**SELECTED EXCERPT**
○ ○ ○ ○ ○ ○ ○

## 2.7 Seasonal effect plus other explanatory variables*

With our four data points, we are limited to estimating four parameters. Let’s use the full 21 data points so we can estimate some more complex models. We’ll add an owner variable and a quarter variable to the stackloss dataset.

data(stackloss, package = "datasets")
fulldat = stackloss
n = nrow(fulldat)
fulldat = cbind(fulldat, owner = rep(c("sue", "aneesh", "joe"),
n)[1:n], qtr = paste("qtr", rep(1:4, n)[1:n], sep = ""),
reg = rep(c("n", "s"), n)[1:n])

Let’s fit a model where there is only an effect of air flow, but that effect varies by owner and by quarter. We also want a different intercept for each quarter. So if datapoint $$i$$ is from quarter $$j$$ on a plant owned by owner $$k$$, the model is $$$\tag{2.23} stack.loss_i = \alpha_j + \beta_{j,k} air_i + e_i$$$ So there there are $$4 \times 3$$ $$\beta$$’s (4 quarters and 3 owners) and 4 $$\alpha$$’s (4 quarters).

With lm(), we fit the model as:

fit7 = lm(stack.loss ~ -1 + qtr + Air.Flow:qtr:owner, data = fulldat)

Take a look at $$\mathbf{Z}$$ for Form 1 using model.matrix(Z). It’s not shown since it is large:

model.matrix(fit7)

The $$\mathbf{x}$$ will be $$$\begin{bmatrix}\alpha_1 \\ \alpha_2 \\ \alpha_3 \\ \alpha_4 \\ \beta_{1,a} \\ \beta_{2,a} \\ \beta_{3,a} \\ \dots \end{bmatrix}$$$

Take a look at the model matrix that lm() is using and make sure you understand how $$\mathbf{Z}\mathbf{x}$$ produces Equation (2.23).

Z = model.matrix(fit7)

○ ○ ○ ○ ○ ○ ○

**DATA LISTING**
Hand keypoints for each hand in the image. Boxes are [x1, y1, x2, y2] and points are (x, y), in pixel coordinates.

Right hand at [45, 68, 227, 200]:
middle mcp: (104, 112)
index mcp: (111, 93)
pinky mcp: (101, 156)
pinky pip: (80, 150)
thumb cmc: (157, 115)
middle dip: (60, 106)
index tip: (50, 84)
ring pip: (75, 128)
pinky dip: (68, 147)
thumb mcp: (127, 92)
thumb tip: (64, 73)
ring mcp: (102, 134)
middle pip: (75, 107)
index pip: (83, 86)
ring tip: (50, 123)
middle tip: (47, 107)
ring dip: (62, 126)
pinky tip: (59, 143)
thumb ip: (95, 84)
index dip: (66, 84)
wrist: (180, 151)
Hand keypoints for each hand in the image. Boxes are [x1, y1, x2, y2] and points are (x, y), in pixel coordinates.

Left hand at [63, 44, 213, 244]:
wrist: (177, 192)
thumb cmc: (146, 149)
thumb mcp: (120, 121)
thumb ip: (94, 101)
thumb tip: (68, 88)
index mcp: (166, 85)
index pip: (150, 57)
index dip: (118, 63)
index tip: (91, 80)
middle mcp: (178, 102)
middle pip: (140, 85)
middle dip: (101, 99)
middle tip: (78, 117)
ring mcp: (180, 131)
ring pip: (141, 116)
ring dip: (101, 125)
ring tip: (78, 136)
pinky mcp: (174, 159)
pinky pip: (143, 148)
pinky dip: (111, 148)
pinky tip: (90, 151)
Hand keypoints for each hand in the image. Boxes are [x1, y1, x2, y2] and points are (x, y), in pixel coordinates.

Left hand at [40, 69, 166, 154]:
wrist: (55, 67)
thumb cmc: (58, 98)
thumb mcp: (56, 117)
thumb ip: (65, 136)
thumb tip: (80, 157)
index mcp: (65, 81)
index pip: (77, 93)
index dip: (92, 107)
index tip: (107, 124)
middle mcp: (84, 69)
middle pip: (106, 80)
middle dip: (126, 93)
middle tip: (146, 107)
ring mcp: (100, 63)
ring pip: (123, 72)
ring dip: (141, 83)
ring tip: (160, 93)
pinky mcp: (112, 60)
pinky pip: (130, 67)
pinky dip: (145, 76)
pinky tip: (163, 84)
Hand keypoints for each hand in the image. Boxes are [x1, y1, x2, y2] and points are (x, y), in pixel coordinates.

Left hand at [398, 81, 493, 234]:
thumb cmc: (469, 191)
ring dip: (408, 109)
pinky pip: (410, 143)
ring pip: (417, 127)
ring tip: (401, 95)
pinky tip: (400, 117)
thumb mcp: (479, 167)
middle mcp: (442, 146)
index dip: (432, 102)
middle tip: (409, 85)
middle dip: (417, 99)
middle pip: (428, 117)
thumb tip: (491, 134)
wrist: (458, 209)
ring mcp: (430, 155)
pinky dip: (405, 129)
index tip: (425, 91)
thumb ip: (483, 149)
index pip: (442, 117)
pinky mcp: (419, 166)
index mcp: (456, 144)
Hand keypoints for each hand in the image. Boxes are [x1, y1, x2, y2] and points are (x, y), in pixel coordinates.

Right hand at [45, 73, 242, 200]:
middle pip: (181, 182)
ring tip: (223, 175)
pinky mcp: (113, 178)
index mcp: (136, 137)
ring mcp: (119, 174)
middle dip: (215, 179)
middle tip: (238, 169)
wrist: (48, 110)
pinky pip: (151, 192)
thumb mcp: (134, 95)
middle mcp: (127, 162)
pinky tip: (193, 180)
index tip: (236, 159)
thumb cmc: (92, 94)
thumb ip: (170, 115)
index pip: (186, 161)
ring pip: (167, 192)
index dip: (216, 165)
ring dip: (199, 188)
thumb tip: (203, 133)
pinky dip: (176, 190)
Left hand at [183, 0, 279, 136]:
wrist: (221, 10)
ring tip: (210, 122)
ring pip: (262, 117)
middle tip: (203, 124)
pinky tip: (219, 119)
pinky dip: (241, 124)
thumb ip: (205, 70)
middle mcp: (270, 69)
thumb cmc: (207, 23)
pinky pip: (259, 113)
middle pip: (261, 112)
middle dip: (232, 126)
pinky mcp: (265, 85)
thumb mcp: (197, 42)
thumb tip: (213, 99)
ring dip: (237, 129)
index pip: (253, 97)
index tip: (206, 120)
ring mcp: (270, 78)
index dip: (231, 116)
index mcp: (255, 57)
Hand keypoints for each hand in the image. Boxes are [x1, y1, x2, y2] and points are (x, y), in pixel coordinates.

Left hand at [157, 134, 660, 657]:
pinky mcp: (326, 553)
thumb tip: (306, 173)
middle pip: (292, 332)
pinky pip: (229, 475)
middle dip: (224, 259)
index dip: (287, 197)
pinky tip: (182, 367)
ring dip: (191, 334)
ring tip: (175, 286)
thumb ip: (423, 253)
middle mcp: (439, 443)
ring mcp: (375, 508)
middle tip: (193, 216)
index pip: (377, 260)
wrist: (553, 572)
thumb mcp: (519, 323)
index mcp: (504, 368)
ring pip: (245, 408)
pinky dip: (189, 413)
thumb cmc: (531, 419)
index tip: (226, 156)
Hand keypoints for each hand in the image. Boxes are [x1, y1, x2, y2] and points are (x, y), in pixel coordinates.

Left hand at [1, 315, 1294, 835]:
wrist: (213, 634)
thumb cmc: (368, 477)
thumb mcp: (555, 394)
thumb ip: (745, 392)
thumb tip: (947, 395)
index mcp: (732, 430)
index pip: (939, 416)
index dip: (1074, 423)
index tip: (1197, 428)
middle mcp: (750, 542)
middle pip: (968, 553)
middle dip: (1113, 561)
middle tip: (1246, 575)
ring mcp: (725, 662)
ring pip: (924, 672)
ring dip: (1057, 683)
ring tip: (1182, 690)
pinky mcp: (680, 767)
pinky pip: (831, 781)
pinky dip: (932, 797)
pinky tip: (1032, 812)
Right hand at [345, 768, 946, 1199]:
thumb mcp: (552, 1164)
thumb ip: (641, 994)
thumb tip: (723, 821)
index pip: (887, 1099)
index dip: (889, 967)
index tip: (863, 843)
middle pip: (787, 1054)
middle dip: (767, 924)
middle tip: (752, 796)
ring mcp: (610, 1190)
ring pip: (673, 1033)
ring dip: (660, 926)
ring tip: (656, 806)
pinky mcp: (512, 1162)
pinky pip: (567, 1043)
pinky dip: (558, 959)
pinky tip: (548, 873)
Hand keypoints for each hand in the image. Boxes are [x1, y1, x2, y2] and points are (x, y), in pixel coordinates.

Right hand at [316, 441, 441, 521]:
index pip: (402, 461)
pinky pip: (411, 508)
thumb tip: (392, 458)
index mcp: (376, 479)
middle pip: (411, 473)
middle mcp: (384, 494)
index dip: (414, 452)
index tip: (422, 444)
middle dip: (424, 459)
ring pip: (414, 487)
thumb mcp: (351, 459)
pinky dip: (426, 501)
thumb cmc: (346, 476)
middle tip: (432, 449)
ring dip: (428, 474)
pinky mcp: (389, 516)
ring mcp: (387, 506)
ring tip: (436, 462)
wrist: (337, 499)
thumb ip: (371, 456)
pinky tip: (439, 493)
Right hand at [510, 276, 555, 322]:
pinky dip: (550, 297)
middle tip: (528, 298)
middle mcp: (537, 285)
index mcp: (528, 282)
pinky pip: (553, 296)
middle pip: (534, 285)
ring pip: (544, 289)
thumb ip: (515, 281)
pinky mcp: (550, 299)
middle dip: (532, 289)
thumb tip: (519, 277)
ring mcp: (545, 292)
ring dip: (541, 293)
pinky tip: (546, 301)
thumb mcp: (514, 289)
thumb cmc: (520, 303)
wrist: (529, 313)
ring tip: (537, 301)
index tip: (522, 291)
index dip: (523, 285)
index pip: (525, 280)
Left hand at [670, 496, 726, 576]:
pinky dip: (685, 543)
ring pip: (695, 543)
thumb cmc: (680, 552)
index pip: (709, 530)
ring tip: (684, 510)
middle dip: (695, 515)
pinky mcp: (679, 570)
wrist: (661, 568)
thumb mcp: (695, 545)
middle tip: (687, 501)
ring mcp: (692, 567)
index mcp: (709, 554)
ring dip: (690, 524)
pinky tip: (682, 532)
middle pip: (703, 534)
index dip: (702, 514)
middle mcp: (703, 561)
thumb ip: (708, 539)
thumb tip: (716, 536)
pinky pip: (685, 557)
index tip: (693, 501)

○ ○ ○ ○ ○ ○ ○

**TASK OBJECTIVE**
Please transcribe the seasonal-effect excerpt word for word, starting with "Take a look at the" and going on through "Z = model.matrix(fit7)". The lines above have nothing to do with the seasonal-effect excerpt.

**WRITTEN ANSWER**
Take a look at the model matrix that lm() is using and make sure you understand how $$\mathbf{Z}\mathbf{x}$$ produces Equation (2.23).

Z = model.matrix(fit7)